[DOCUMENT EXCERPT — start]

She stated that “a similar custom prevails among the Basques. On September 1st, the shepherds come down from the Pyrenees, attired in their full costume, sheepskin coats and staves and crooks, to attend Mass with their best rams, in honour of St Giles.”
She included a Recipe for Soupe Basque, but I have set out a different Basque Soup, taken from Basque Country, by Marti Buckley, Artisan Books (2018), (reproduced from foodandwine.com), because it looks and sounds delicious. I have included some of the commentary below:
“Basque Garlic Soup, or sopa de ajo, is a balm for a cold day. It’s a piping hot bowl of garlicky, smoky broth, filled with tendrils of eggs and thickened with bread, heightened with a splash of sherry vinegar. This version, from writer and cookbook author Marti Buckley, calls for bread that’s very well-toasted—almost burnt—in olive oil to add body and roasted depth. The piquant broth is infused with an entire head of garlic. Best of all, it comes together in under an hour and tastes even better the day after it’s made.
Some recipes call for poached eggs to gently float in each bowl of soup, but scrambling infuses each bite with flavour and adds a beautiful texture to the broth. Stirring the beaten egg into the hot soup spreads those delicate wisps of egg throughout the and thickens it up, giving just enough bite. Paired with the smoky paprika, the soup almost tastes meaty.”

[DOCUMENT EXCERPT — finish]
[DATA SUPPLIED — start]

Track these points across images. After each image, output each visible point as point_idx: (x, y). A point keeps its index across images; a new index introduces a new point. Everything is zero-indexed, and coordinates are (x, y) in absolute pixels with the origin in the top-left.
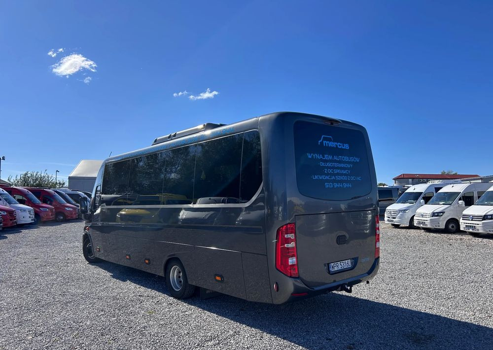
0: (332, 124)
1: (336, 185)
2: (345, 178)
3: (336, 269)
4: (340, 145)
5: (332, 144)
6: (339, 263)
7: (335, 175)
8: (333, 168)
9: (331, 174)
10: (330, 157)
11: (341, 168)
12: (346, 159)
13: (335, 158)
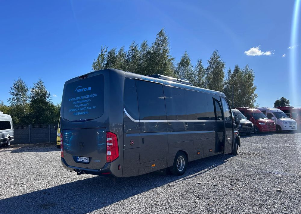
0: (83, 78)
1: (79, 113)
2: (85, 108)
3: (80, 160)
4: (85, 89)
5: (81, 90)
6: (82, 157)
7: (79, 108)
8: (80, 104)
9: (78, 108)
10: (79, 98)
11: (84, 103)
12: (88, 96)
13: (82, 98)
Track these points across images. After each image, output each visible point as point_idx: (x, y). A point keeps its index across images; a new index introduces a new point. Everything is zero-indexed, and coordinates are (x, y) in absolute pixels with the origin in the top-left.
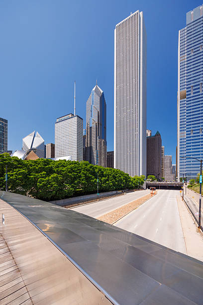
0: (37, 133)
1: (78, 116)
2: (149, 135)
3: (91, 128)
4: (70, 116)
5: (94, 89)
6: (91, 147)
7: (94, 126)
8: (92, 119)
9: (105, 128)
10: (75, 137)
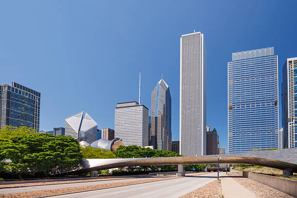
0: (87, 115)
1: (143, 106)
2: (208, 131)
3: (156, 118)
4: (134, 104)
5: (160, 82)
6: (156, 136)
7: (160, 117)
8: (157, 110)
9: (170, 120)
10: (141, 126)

[DATA SUPPLIED — finish]
[DATA SUPPLIED — start]

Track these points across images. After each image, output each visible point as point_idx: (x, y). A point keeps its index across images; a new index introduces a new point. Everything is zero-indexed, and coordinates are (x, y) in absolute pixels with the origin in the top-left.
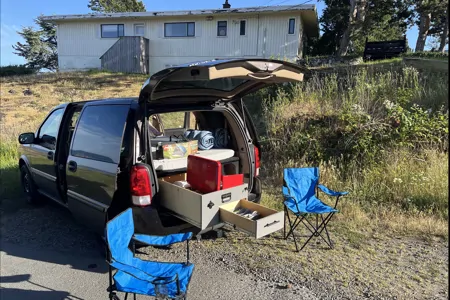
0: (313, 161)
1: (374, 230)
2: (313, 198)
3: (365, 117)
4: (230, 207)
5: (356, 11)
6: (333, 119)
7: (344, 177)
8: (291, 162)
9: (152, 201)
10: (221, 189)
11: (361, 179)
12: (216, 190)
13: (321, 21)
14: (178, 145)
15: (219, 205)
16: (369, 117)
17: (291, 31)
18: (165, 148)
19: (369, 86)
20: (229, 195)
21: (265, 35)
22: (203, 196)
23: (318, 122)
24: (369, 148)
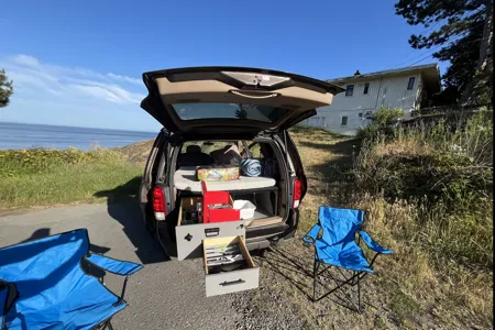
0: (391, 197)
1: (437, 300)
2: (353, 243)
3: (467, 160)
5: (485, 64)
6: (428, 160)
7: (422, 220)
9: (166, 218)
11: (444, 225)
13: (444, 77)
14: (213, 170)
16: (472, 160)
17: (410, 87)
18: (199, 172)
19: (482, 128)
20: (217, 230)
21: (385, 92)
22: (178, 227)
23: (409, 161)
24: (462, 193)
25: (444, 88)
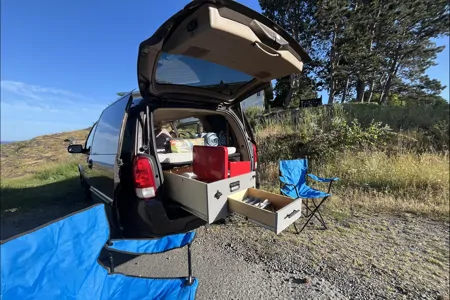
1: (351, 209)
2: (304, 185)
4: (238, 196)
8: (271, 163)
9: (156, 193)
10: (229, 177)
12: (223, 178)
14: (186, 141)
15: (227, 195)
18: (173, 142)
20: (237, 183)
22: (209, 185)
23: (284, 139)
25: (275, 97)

[DATA SUPPLIED — finish]

» EXERCISE AIM: List every ingredient named in the commentary on Basque Garlic Soup, not counting the broth.

» PROBLEM SOLUTION: garlic, eggs, bread, sherry vinegar, olive oil, smoky paprika